Petit mot de l'auteure : je lis Orgeuil et préjugés
Jour 10 : Juste une nuit
Contexte : UA fin tome 2
Sa mère avait toujours dit à Kaz qu'au moment de mourir, les hommes voyaient leur vie défiler devant leurs yeux. Quand il avait demandé pourquoi, elle lui avait répondu que les dieux en avaient décidé ainsi pour permettre aux âmes en détresse de s'endormir avec l'image rassurante de leurs proches.
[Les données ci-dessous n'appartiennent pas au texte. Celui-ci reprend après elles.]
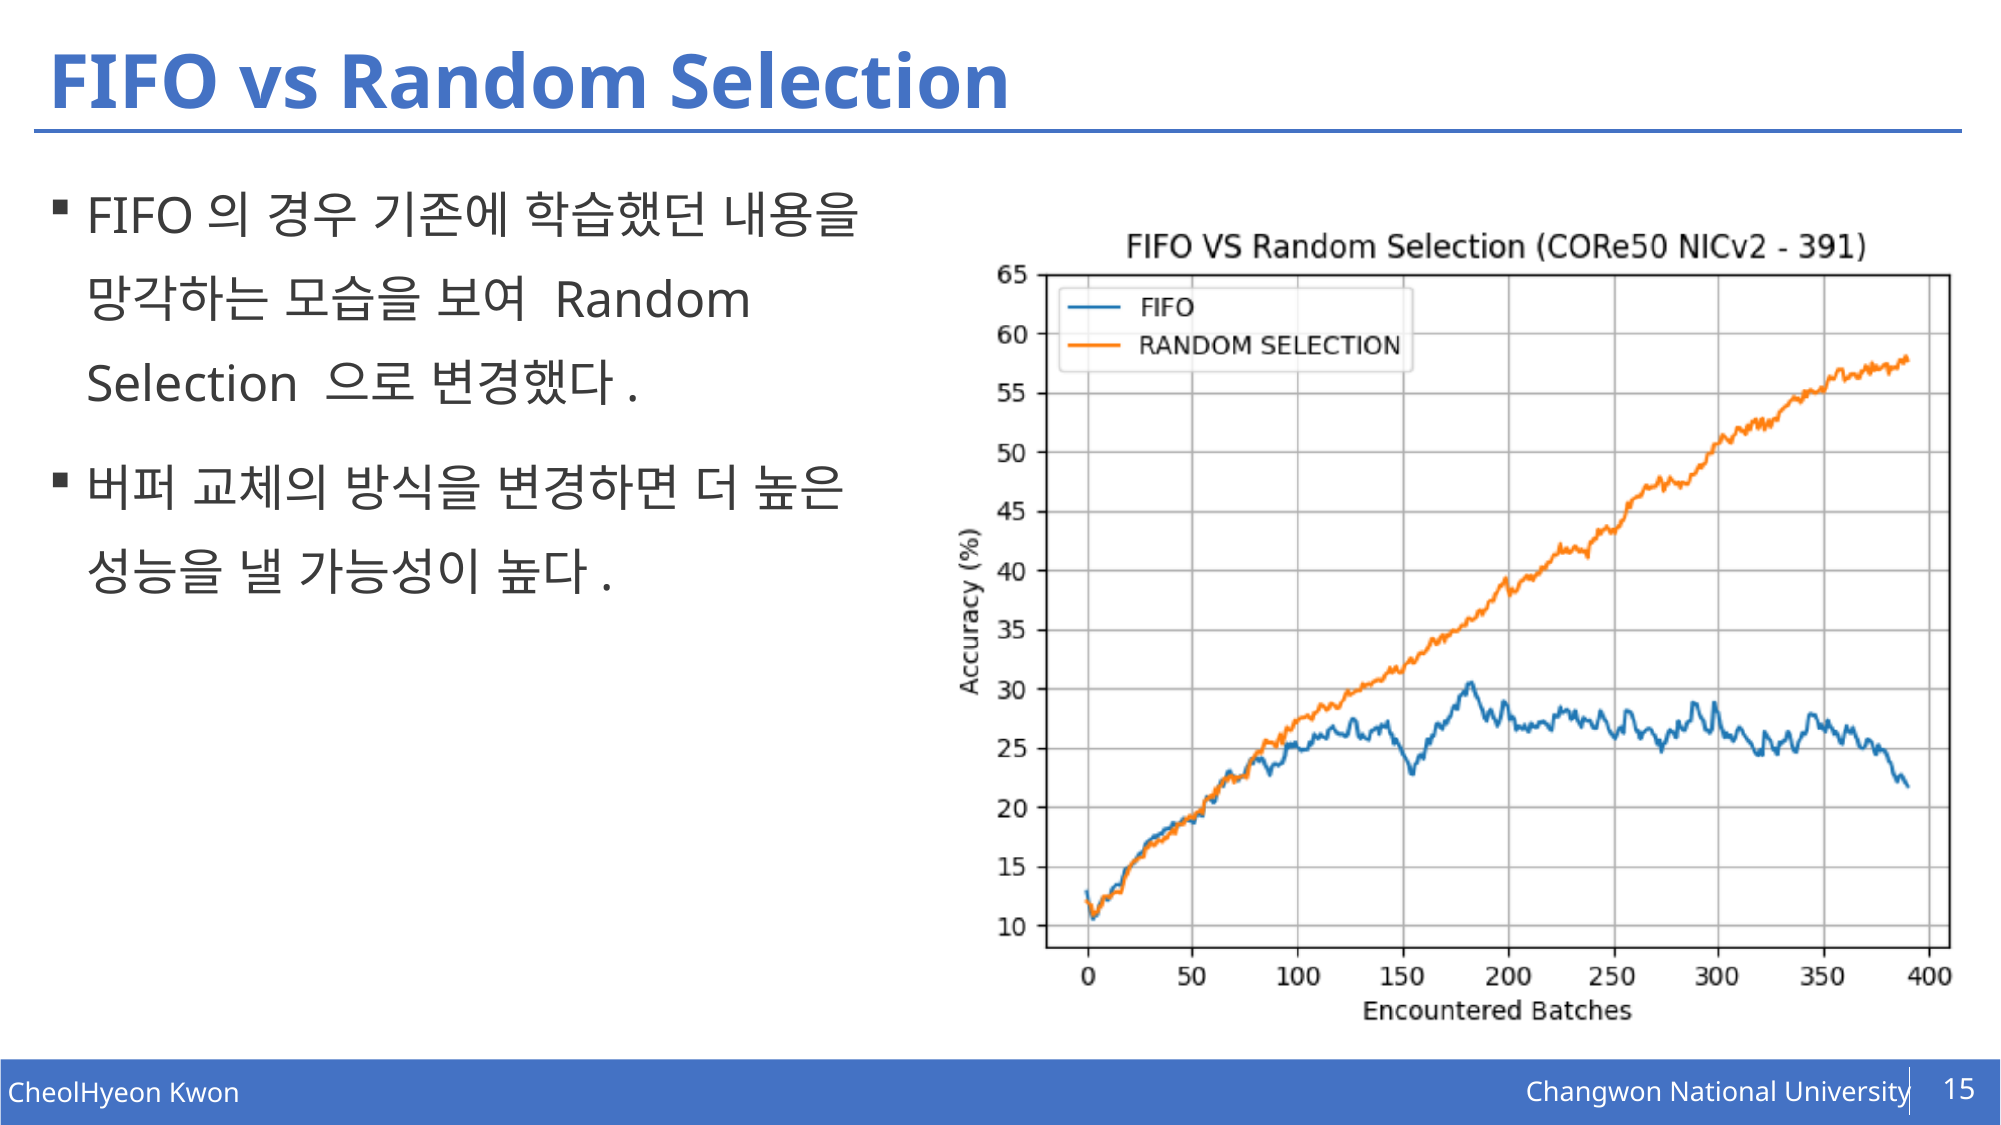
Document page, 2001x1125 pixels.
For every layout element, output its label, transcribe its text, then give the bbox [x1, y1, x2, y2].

picture [923, 206, 2000, 1032]
title FIFO vs Random Selection [33, 27, 1963, 143]
list FIFO의 경우 기존에 학습했던 내용을 망각하는 모습을 보여 Random Selection 으로 변경했다. 버퍼 교체의 방식을 변경하면 더 높은 성능을 낼 가능성이 높다. [33, 152, 959, 997]
slide_number 15 [1922, 1060, 1996, 1121]
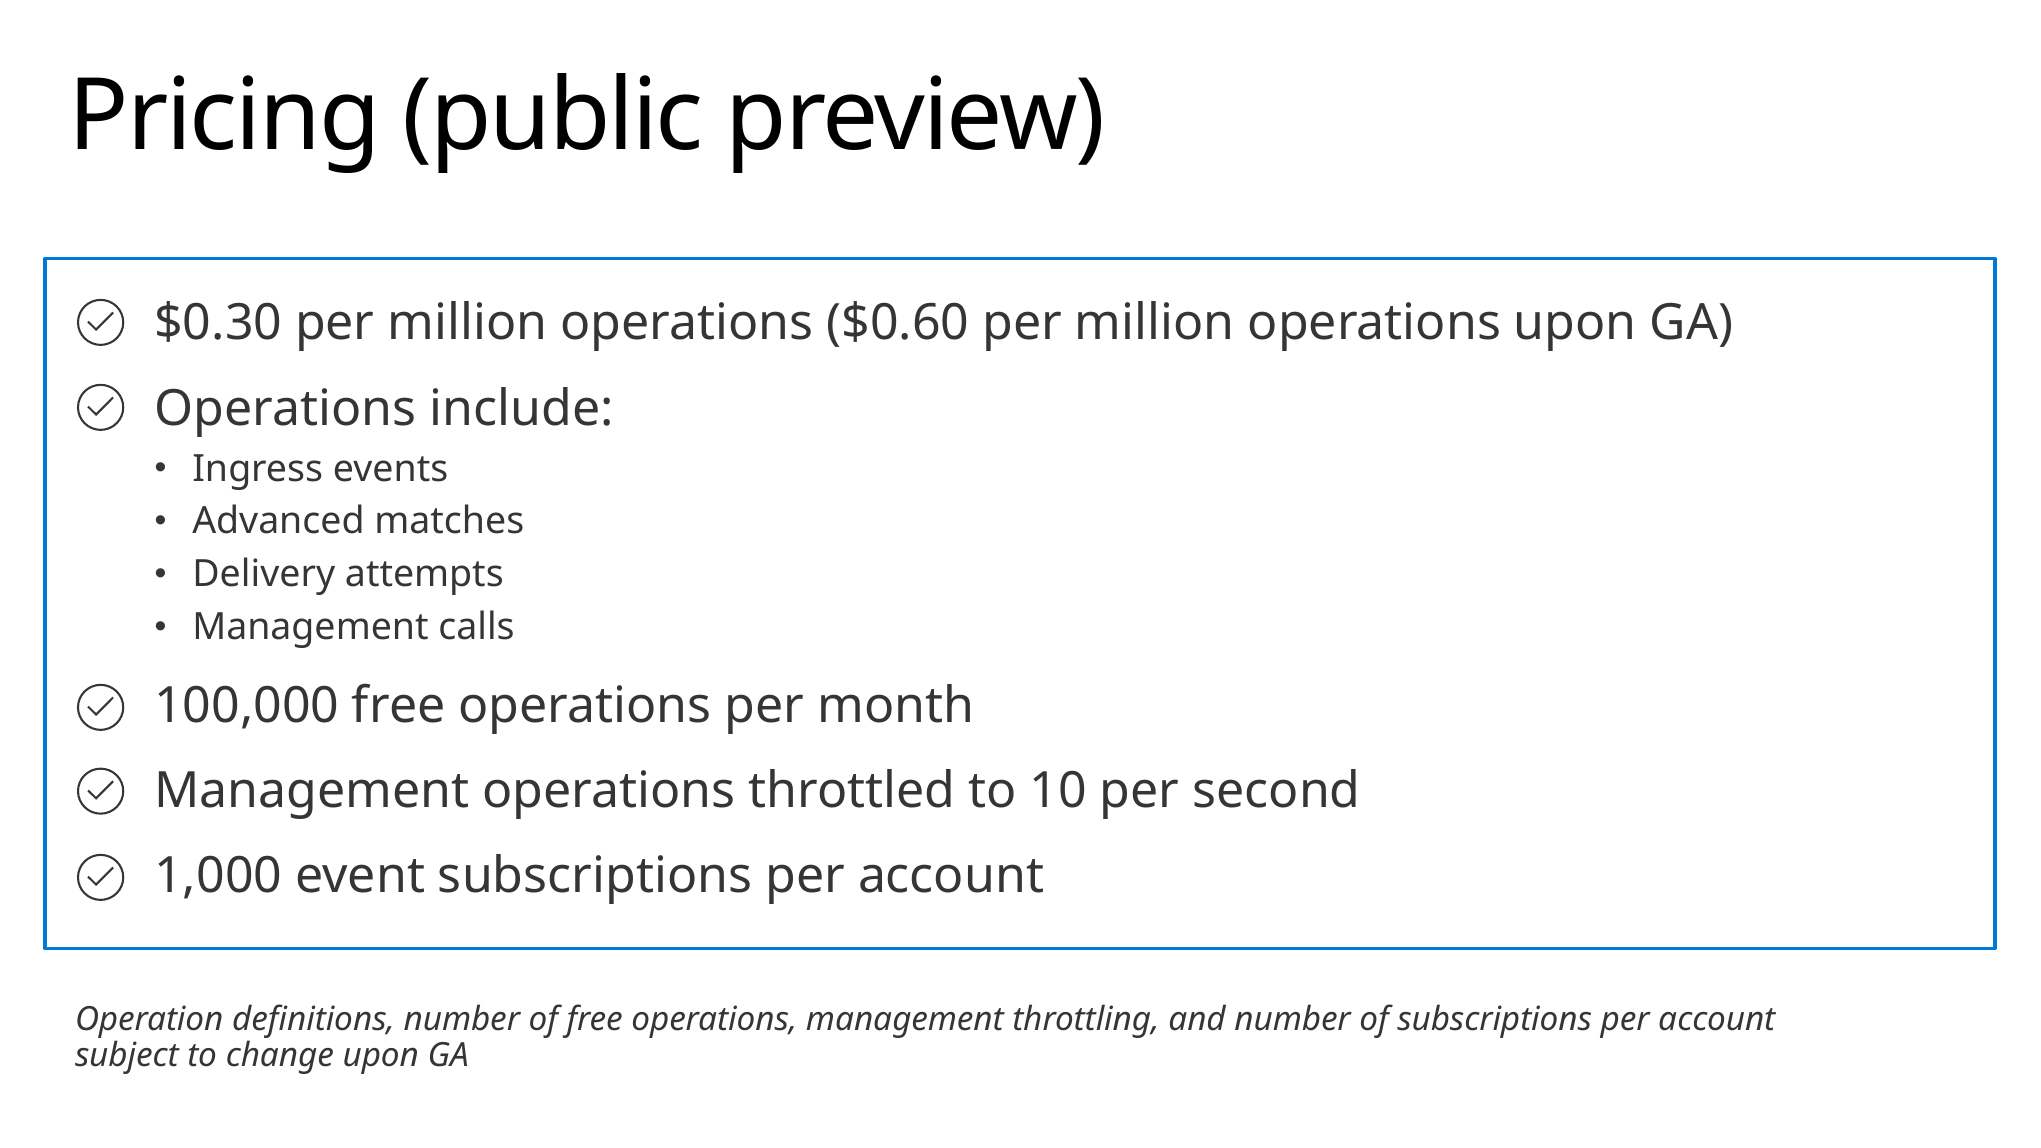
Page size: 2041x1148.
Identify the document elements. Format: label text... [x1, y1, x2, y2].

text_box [44, 258, 1996, 949]
text_box Operation definitions, number of free operations, management throttling, and number of subscriptions per account subject to change upon GA [45, 977, 1845, 1098]
title Pricing (public preview) [45, 48, 1996, 199]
De ne pas partir seul, en somme. Pour ne pas contrarier sa mère, il avait fait semblant de comprendre ce qu'elle voulait dire par là, mais n'avait pas vraiment cru ce qu'elle racontait. Comment l'aurait-il pu, par ailleurs ? La mort était un concept bien encore vague pour son jeune esprit.
Aujourd'hui, Kaz est bien forcé de reconnaître que sa mère avait raison.
Il ne sent pas la douleur de la balle qui le traverse. Il n'entend pas les provocations satisfaites de Pekka.
Il revoit juste les doux moments de son passé.
Sa mère, son père, Jordie. Les journées à la ferme, les nuits à s'inventer des histoires. Il revoit aussi sa première rencontre avec Jesper, ré-entend les blagues de Nina, s'attendrit de nouveau devant Wylan, remercie Matthias de lui avoir sauvé la vie.
Tous ces souvenirs lui font du bien.
Mais il y a un en particulier qui vient et qui finit par s'imposer : cette nuit où Inej a rit pour la première fois devant lui. C'était une fin de mission comme les autres, une nuit ordinaire et sans grand intérêt, et pourtant.
C'est cette image qui lui offre le plus de réconfort.
Et, quand le voile noir s'abat sur lui, il songe que sa mère avait finalement raison.
Avec le rire d'Inej en tête, il n'est pas seul.